Unless you're gaming on your laptop your requirements probably aren't that much higher than they were half a decade ago.




It's an amazing lifespan for anybody who has ever operated a windows laptop.


I have a 10 year old Dell Core 2 Duo 2.66Ghz running Windows 10 being used as a Plex Server. It’s only slow when overtaxed because I haven’t bothered upgrading to 8GB of RAM or replace the hard drive with an SSD.

Luckily it has a gigabit Ethernet port so it can take full advantage of my gig internet.


My Asus UX31A is six years old and still going strong. It's a pity the RAM is soldered in at 4GB but certainly not worth replacing the entire laptop for it. And it wasn't top of the line - about $1300 as I remember.

Perhaps you just haven't really used a windows laptop recently and only remember the old days when Windows laptops really did only have a life span of about 3 years.


Not really, Thinkpads are known for being built like trucks since the 90s.


That’s an issue with windows, not the laptop. I’m happy enough with the Dell XPS and Linux that I have bought 3.


My Windows laptops had a average of 5 years, minimum.

Maybe one should take care about where to service them from?


My Thinkpad x201 from 2011 is doing just fine.
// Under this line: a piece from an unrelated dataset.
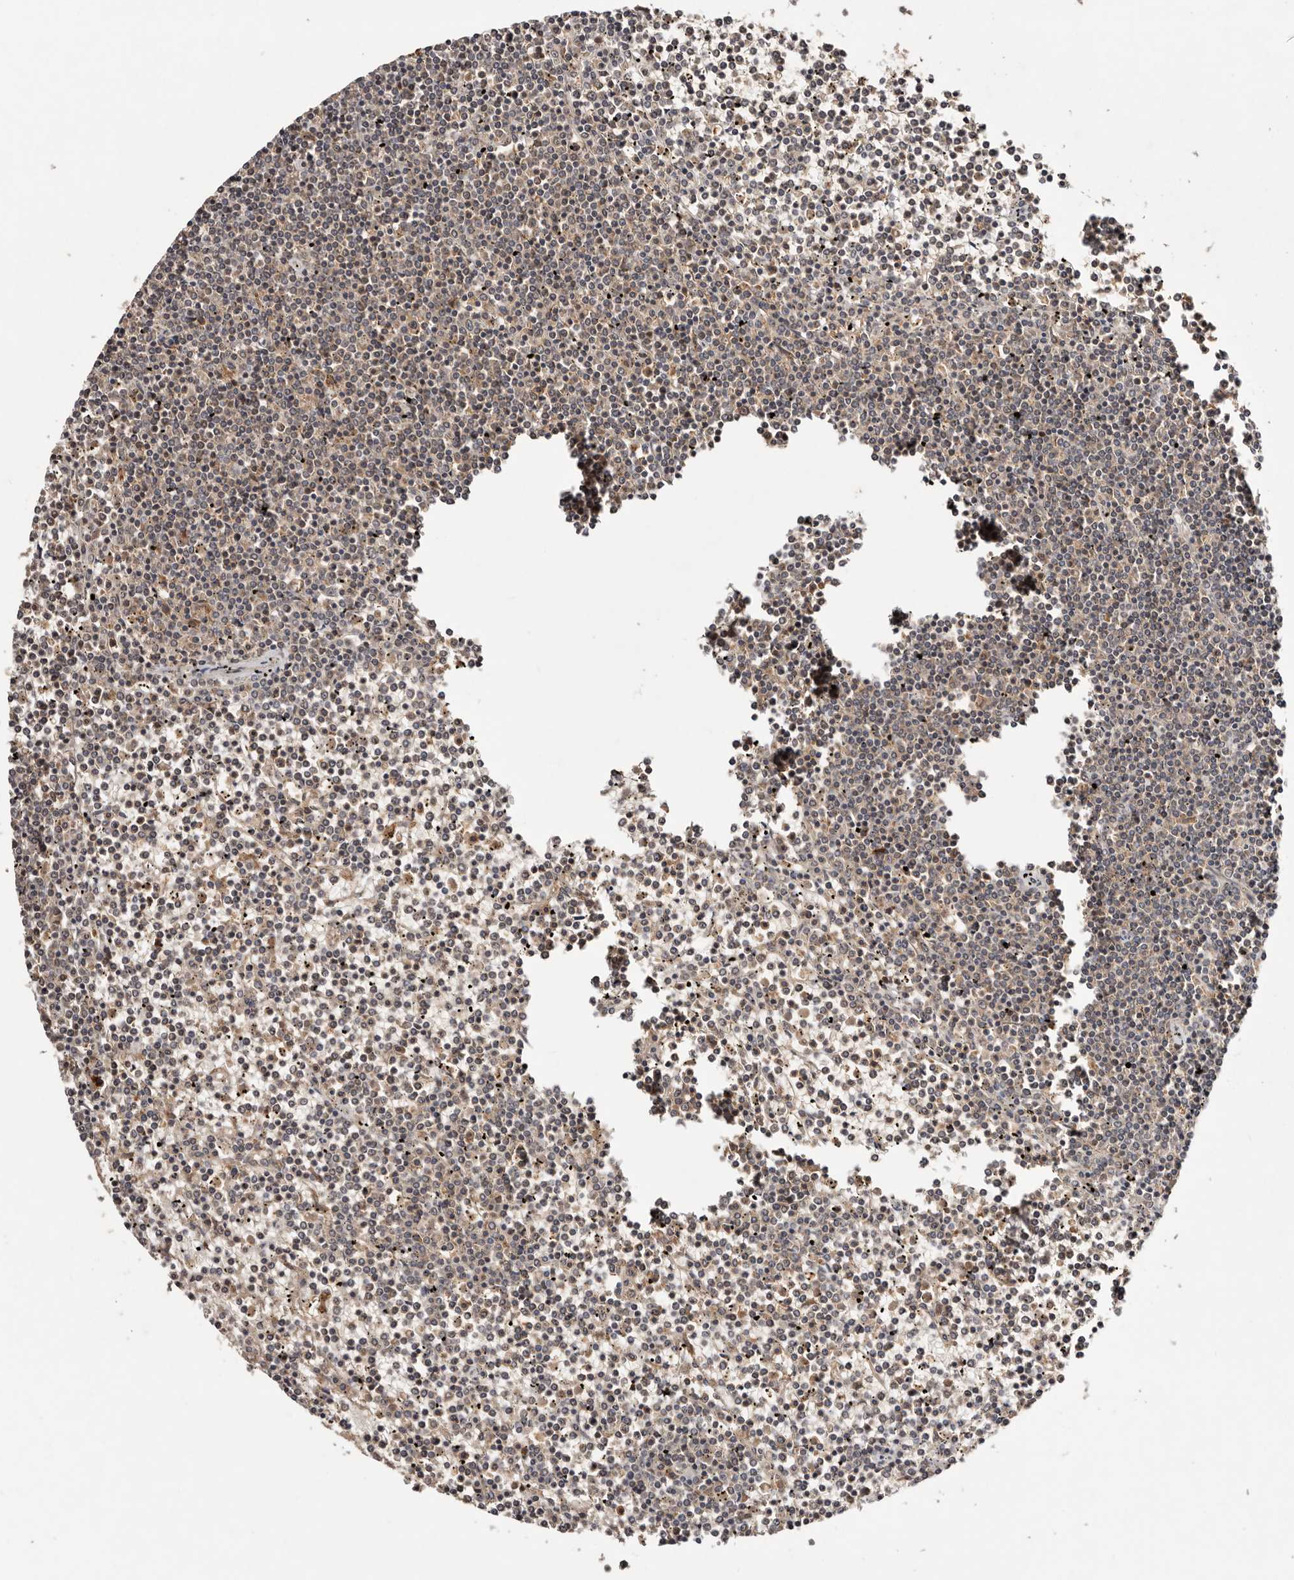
{"staining": {"intensity": "negative", "quantity": "none", "location": "none"}, "tissue": "lymphoma", "cell_type": "Tumor cells", "image_type": "cancer", "snomed": [{"axis": "morphology", "description": "Malignant lymphoma, non-Hodgkin's type, Low grade"}, {"axis": "topography", "description": "Spleen"}], "caption": "The IHC micrograph has no significant staining in tumor cells of lymphoma tissue. (Brightfield microscopy of DAB IHC at high magnification).", "gene": "PKIB", "patient": {"sex": "female", "age": 19}}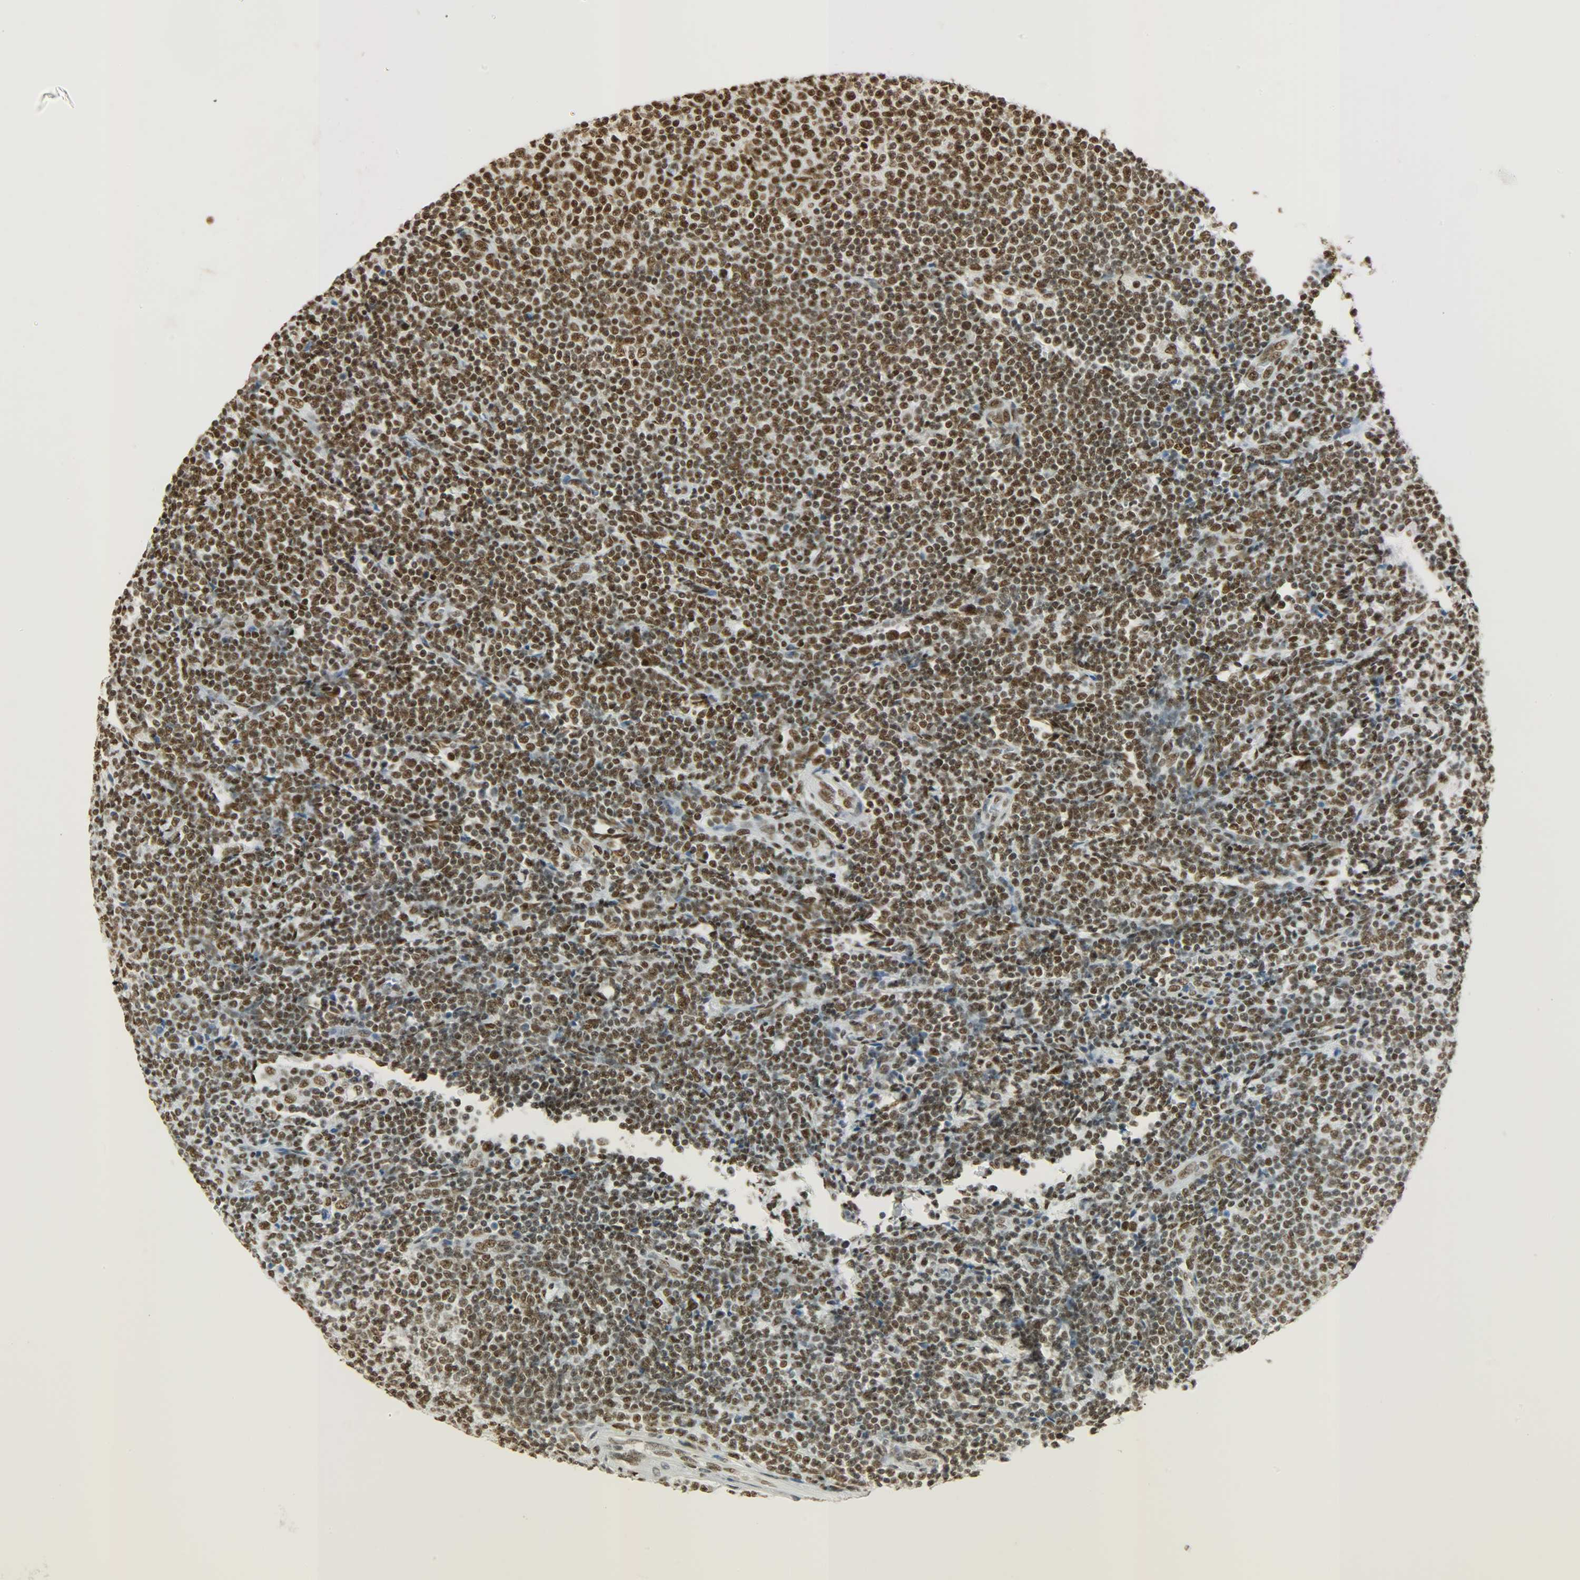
{"staining": {"intensity": "strong", "quantity": ">75%", "location": "nuclear"}, "tissue": "lymphoma", "cell_type": "Tumor cells", "image_type": "cancer", "snomed": [{"axis": "morphology", "description": "Malignant lymphoma, non-Hodgkin's type, Low grade"}, {"axis": "topography", "description": "Lymph node"}], "caption": "An immunohistochemistry histopathology image of neoplastic tissue is shown. Protein staining in brown highlights strong nuclear positivity in lymphoma within tumor cells.", "gene": "KHDRBS1", "patient": {"sex": "male", "age": 66}}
Java dev, webdev, IntelliJ Idea and VSCode just flies on it. Yeah, no 4k for you though.


Not only do I occasionally game, I also have a DSLR that generates quite the stream of photos and videos to edit. I also run a bunch of VMs (including one of Ubuntu, my favourite dev environment), and I use photoshop and illustrator for the occasional design thing.


Me too.. but mostly just personal stuff. I use DarkTable and Gimp for that. I did this on a 13 year old machine running Linux. It is still running but I got my hands on a cheap NUC that I use nowadays. My machines are pretty much running 24/7 all year around..

My impression when it comes to Mac is that people don't want to pay ludicrous prices for repairs e.t.c.. anymore. Also that they can not upgrade because their current machine can't handle the new OS e.t.c..


The only stumbling block for old laptops is bad display quality. Switching from classic ThinkPad to MacBook really save my eyes.


The trick to avoiding this is to buy laptops with good displays in the first place. The D830 has a 1920x1200 display that is a little bit dimmer but just as readable today. It's not a retina display, but it looks just fine to me.

I was looking at laptops about 3 years ago and it was extremely hard to find ones that didn't use that cursed 1366x768 resolution.